Adik saya, memang tidak mau memberi makan keluarganya dari hasil yang tidak berkah, ia meyakini, hasil yang tidak berkah akan turut mempengaruhi pertumbuhan anak-anak walaupun kesempatan itu berulang kali ada, namun ia berkeyakinan bahwa rejeki telah ada yang mengatur, baginya rejeki tidak selalu berkorelasi dengan materi, kesehatan dan kemudahan adalah contohnya. Di dalam diri adik pula saya melihat bahwa baginya materi bukan segalanya, walaupun materi memang penting. Pernah suatu ketika ia bercerita, bahwa ia baru saja menyuruh pulang seorang wajib pajak, yang membawa satu travelling bag berisi penuh uang yang semula ditujukan untuknya, ia menolak untuk menerima, walaupun saat itu kami memang sedang membutuhkan uang untuk biaya pengobatan rumah sakit bagi orangtua kami. Adik saya hanya sedih, kenapa godaan baginya sangat berat di saat ia membutuhkan.

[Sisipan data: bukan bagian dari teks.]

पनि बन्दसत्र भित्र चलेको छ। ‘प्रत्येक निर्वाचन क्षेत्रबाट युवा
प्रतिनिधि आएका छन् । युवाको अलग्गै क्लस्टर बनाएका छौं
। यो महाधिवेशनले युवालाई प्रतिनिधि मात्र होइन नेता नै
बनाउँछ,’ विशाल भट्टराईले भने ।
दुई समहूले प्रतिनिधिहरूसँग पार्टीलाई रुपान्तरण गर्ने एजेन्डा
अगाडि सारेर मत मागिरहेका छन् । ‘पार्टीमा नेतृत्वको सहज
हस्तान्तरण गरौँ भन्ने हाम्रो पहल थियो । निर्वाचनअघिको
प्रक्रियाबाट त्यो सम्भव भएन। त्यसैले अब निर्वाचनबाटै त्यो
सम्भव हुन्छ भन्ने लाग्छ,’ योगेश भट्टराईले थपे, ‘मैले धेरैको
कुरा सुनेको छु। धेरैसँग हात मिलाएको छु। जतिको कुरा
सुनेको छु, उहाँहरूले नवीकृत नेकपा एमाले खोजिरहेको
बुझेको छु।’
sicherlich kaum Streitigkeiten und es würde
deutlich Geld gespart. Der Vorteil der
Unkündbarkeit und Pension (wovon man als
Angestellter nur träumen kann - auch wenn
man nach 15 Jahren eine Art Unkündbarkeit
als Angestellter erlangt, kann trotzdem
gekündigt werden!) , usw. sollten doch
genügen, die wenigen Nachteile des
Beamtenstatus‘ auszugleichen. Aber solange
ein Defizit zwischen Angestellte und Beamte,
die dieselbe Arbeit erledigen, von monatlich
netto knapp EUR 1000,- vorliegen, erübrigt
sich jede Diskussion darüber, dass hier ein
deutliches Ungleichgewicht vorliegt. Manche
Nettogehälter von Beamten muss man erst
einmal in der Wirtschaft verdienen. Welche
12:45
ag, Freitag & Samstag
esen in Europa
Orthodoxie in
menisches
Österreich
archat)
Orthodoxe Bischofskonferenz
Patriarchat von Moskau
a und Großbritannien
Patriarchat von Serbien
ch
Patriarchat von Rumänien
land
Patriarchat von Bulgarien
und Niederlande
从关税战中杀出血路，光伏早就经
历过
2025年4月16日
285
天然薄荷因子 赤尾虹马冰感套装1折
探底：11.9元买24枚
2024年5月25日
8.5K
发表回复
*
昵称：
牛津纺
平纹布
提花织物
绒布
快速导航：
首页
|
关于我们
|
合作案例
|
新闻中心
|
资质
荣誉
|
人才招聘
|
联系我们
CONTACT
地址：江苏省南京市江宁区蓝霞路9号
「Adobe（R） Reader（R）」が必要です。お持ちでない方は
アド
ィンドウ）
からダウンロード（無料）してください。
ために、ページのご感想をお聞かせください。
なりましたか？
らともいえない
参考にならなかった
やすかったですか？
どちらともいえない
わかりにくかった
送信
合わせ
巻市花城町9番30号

Saya bangga terhadap integritas adik saya dan itu terjadi jauh-jauh hari sebelum reformasi didengungkan oleh para petinggi negeri. Terhadap teman-teman seangkatannya yang tinggal di kota yang sama di Jawa Timur, adik sering memperkenalkan mereka kepada saya, dari interaksi tersebut pun saya  mengetahui bahwa ternyata adik saya tidak sendirian mengambil sikap, saya yakin seyakin-yakinnya, apabila hal tersebut dijaga insya Allah negeri ini menjadi penuh berkah.
Di alam reformasi ini Ditjen Pajak hanya merupakan sub-sistem dari suatu sistem, dimana satu bagian akan terkait dengan bagian lainnya. Tidak mungkin perbaikan akan terjadi hanya di dalam sub-sistem tersebut tanpa diimbangi oleh bagian lain. Menurut pendapat saya, berbenahnya Ditjen Pajak merupakan gangguan bagi sistem lain yang tidak ingin berubah dan masih menghalalkan segala cara untuk mencapai tujuan mereka, untuk itulah pihak-pihak lain tersebut selalu berkepentingan untuk menganggu kinerja Ditjen Pajak, tanpa pernah memikirkan efek yang lebih besar, yaitu terganggunya penerimaan Negara dari sektor perpajakan.

Kasus-kasus Ditjen Pajak yang ditimbulkan oleh pihak lain tersebut dapat kita lihat merupakan perbuatan masa lalu, itu pun harus dibuktikan kebenarannya terlebih dahulu. Kasus Gayus, Bahasjim, Denok serta Dhana yang terakhir adalah perbuatan masa lalu, bukan pada saat reformasi perpajakan telah digulirkan. Hanya Ditjen Pajaklah satu-satunya institusi yang menerapkan whistle blowing system. Tidak ada satu pun institusi pemerintah yang menerapkan aturan sekeras itu kepada pegawainya sendiri.

Kepada pihak-pihak yang selalu menginginkan Ditjen Pajak terganggu kinerjanya, ingatlah selalu untuk menengok ke dalam diri masing-masing, seberapa jauh perbaikan yang sudah dilakukan. Apapun yang dilakukan, selama itu tidak didasarkan pada niat yang lurus akan mendapatkan kehancuran.

Mari kita semua berbenah, rekening gendut tidak hanya milik sebagian pegawai pajak, kejaksaan, kepolisian, TNI, anggota DPR seharusnya diperlakukan sama.
Selamanya, saya akan bangga terhadap adik saya sendiri, sebagai pemeriksa pajak, dia hanya menjalankan tugasnya berdasarkan Undang-undang, orang pajak bukan taat palak, seperti yang tertulis dalam cover majalah Tempo edisi kali ini, mereka hanya pegawai negeri biasa.
Saya juga meyakini, media-media yang memberitakan institusi Ditjen Pajak secara tidak berimbang memiliki kepentingan tertentu, terutama dalam membayar pajaknya.